I've always hated when people - usually English teachers - argue what a poem means by trying to get into the head of the writer. I think it much more productive to get into the head of the reader. Isn't that how poetry differs from prose? At least in degree if not in kind. If a writer of poetry wanted to simply tell you what he thought, wouldn't he just say "I love her" rather than telling us that his love is a red, red rose...? Poetry is using language to tell truths that can't be fully told in another way. It does this by getting the reader to supply much of the truth. That is, I think, the power of poetry.

So, back to my Imagine. As I moved toward God over the past half dozen years or so, I found myself less and less comfortable with this song I loved so much in my youth. I've lost many things on this journey toward God, but not much that I regret losing. Imagine was an exception. When it came on the radio, I'd find myself lamenting the beauty I once found there.

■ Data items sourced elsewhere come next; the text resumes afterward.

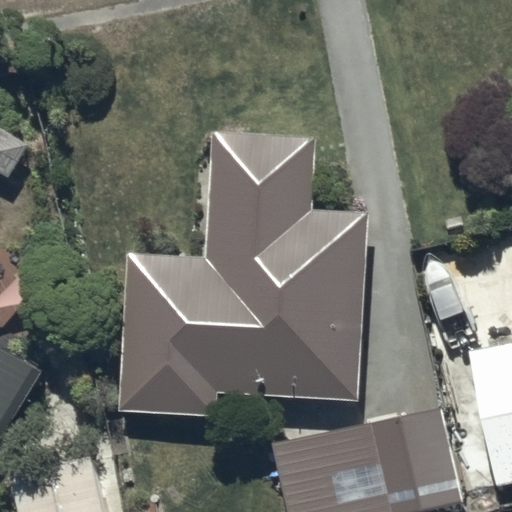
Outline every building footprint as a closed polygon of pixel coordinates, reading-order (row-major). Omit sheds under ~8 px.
[(207,256),(125,253),(119,407),(213,410),(214,390),(360,396),(367,215),(312,212),(315,136),(211,132),(207,256)] [(11,334),(0,328),(0,439),(41,371),(3,348),(11,334)] [(511,343),(470,352),(498,488),(511,484),(511,343)] [(439,411),(270,448),(283,511),(419,511),(459,503),(439,411)] [(105,511),(93,452),(9,470),(18,511),(105,511)]
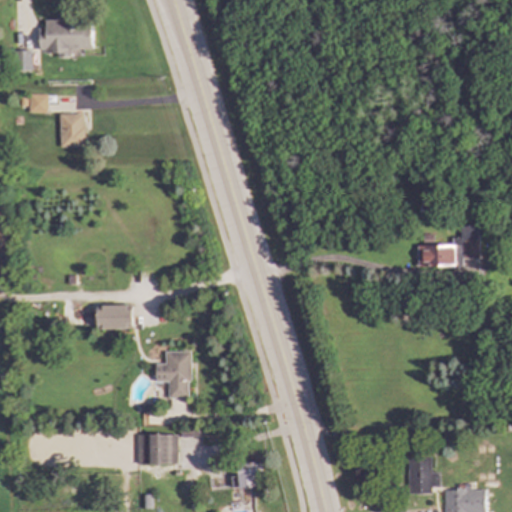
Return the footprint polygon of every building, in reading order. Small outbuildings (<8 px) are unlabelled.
[(92,53),(91,20),(45,20),(45,31),(39,31),(40,57),(72,57),(72,53),(92,53)] [(31,115),(47,115),(47,98),(31,98),(31,115)] [(61,150),(86,150),(86,116),(61,116),(61,150)] [(419,270),(481,269),(480,229),(462,229),(462,241),(454,241),(454,247),(419,248),(419,270)] [(131,308),(96,308),(96,332),(131,332),(131,308)] [(165,354),(165,367),(155,366),(155,385),(169,385),(169,400),(190,401),(190,354),(165,354)] [(179,467),(179,437),(138,437),(138,467),(179,467)] [(408,497),(432,497),(432,490),(440,490),(440,475),(432,475),(432,455),(408,455),(408,497)] [(445,493),(444,511),(486,511),(487,493),(445,493)]
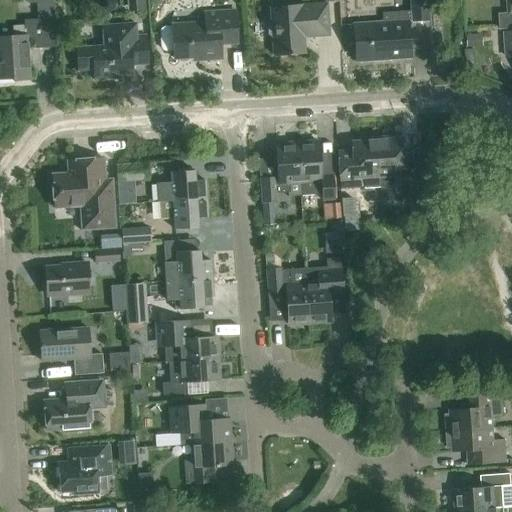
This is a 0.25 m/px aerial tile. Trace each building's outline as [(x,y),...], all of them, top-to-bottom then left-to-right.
[(145,0),(127,0),(128,12),(146,10),(145,0)] [(428,20),(427,0),(410,0),(411,11),(382,12),(382,22),(353,24),(355,61),(410,58),(408,21),(428,20)] [(329,35),(327,3),(270,7),(271,24),(267,26),(268,34),(272,36),(273,55),(304,53),(303,37),(329,35)] [(236,43),(234,10),(204,12),(205,22),(171,24),(174,59),(202,57),(203,60),(220,59),(219,44),(236,43)] [(0,83),(13,83),(13,81),(30,80),(27,39),(55,37),(54,27),(54,18),(24,20),(24,25),(12,26),(13,35),(0,36),(0,83)] [(93,70),(94,79),(113,78),(113,75),(132,73),(132,66),(147,65),(145,35),(136,36),(135,23),(102,26),(102,27),(105,27),(106,45),(75,48),(77,71),(93,70)] [(376,138),(379,186),(394,185),(394,192),(419,190),(417,164),(404,165),(402,138),(387,139),(387,137),(376,138)] [(379,186),(376,138),(365,138),(366,141),(350,142),(352,168),(338,169),(340,189),(379,186)] [(296,143),(300,196),(321,194),(322,200),(334,199),(332,175),(320,175),(318,142),(296,143)] [(300,196),(296,143),(275,145),(277,177),(260,178),(261,202),(276,201),(275,193),(288,192),(288,196),(300,196)] [(67,173),(51,174),(54,208),(79,206),(81,230),(92,230),(113,228),(112,216),(110,179),(103,180),(101,158),(66,161),(67,173)] [(116,164),(118,182),(148,180),(147,162),(116,164)] [(172,200),(206,198),(205,180),(194,180),(194,170),(170,172),(172,200)] [(206,198),(172,200),(172,201),(158,202),(159,220),(173,219),(174,229),(198,228),(197,217),(207,217),(206,198)] [(331,219),(341,218),(339,203),(329,204),(331,219)] [(343,222),(331,222),(332,237),(336,237),(337,252),(345,251),(343,222)] [(267,239),(280,238),(279,227),(266,228),(267,239)] [(121,229),(121,230),(122,243),(149,242),(149,228),(121,229)] [(163,242),(165,264),(166,281),(211,278),(210,260),(200,260),(199,250),(195,250),(195,240),(163,242)] [(119,248),(107,249),(93,251),(94,264),(119,262),(119,248)] [(305,271),(309,323),(330,321),(328,287),(342,286),(340,258),(326,259),(327,273),(318,274),(317,270),(306,271),(305,271)] [(89,292),(87,263),(70,264),(70,266),(44,267),(46,295),(89,292)] [(305,271),(306,271),(305,268),(280,270),(280,268),(266,269),(267,293),(282,292),(282,289),(285,289),(287,324),(309,323),(305,271)] [(211,278),(166,281),(167,300),(179,299),(179,309),(203,308),(202,298),(213,297),(211,278)] [(127,325),(148,323),(145,284),(124,285),(124,297),(125,310),(127,325)] [(112,310),(125,310),(124,297),(111,298),(112,310)] [(188,320),(154,322),(156,347),(164,347),(165,362),(168,361),(217,358),(215,336),(190,338),(188,320)] [(102,373),(101,354),(89,355),(88,328),(39,331),(41,361),(73,359),(74,375),(102,373)] [(170,382),(162,383),(163,395),(187,394),(186,382),(218,379),(217,358),(168,361),(170,382)] [(114,366),(117,382),(136,380),(133,363),(114,366)] [(103,407),(101,381),(69,383),(70,399),(44,401),(46,430),(61,429),(62,431),(73,430),(73,431),(90,430),(88,408),(103,407)] [(451,430),(493,427),(492,415),(503,415),(501,391),(471,393),(472,407),(450,409),(451,430)] [(206,404),(181,406),(168,406),(169,434),(190,432),(191,444),(231,442),(229,418),(207,419),(206,404)] [(234,427),(248,424),(244,409),(231,411),(234,427)] [(493,427),(451,430),(453,452),(468,451),(469,464),(506,462),(505,439),(494,440),(493,427)] [(231,442),(191,444),(191,456),(184,457),(186,484),(211,482),(210,467),(232,465),(231,442)] [(67,462),(58,462),(60,493),(72,492),(72,495),(98,493),(97,476),(111,475),(109,446),(66,449),(67,462)] [(509,507),(511,506),(511,485),(511,473),(487,475),(487,486),(455,489),(457,510),(496,507),(509,507)]
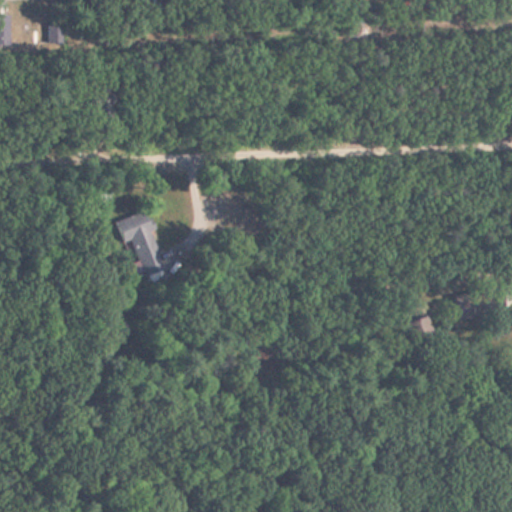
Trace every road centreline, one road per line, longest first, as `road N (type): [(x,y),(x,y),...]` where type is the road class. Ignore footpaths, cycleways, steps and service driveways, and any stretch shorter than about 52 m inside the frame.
road 1 (residential): [(511,144),(28,165)]
road 2 (residential): [(192,77),(189,103),(38,112),(0,75)]
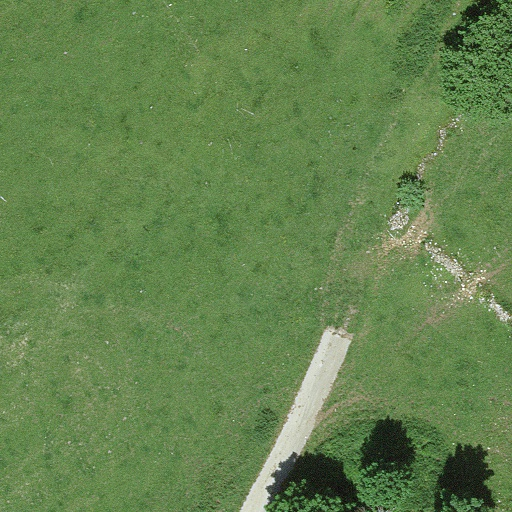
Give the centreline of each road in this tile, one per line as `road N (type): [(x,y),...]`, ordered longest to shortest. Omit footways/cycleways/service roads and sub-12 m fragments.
road 1 (track): [(363,248),(306,410),(248,511)]
road 2 (track): [(363,248),(493,0)]
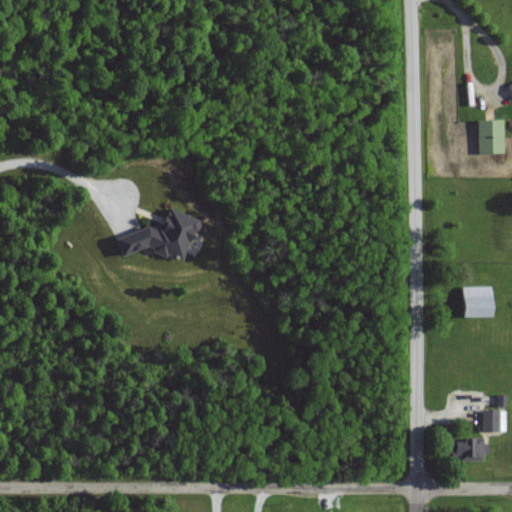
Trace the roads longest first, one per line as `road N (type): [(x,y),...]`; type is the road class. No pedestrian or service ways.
road 1 (residential): [(414,511),(413,0)]
road 2 (residential): [(511,485),(0,485)]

Imagine there's no heaven...


How can such a sublime song, one which always touched me in such a profound way, how could it be so against this new beautiful thing I had found?

The answer, I think, is it can't. I've finally come to understand Imagine to be one of the most deeply religious songs I know. John Lennon was probably, as far as I can tell, an atheist. But he was, like all of us, created in God's image, whether he liked it or not. And he, like all of us, was being called by God. He had somewhere deep within him, like we all do, a sense of Eden, a sense of our pre-fallen existence. And isn't that the picture he is painting in this song? Wasn't it the case that there was no heaven and hell in the beginning - everything was united? Isn't hell just separation from God? Or if not (my theology might be off?), if not, wasn't it at least the case that Adam and Eve were not aware of heaven and hell? ANd did they have religion? I don't think so. Not, at least, in the sense that we mean it. They didn't need faith. They simply existed--with God. Where's the religion in that?

John Lennon, I think, was listening to his inner longings and wrote this beautiful song in response, while all the time not fully understanding its ultimate source. I really don't care about his conscious thoughts about the song. What matters is what he said -- or rather what the song says -- to me!

So, that's what I woke up thinking about.

Thanks God for giving me back Imagine.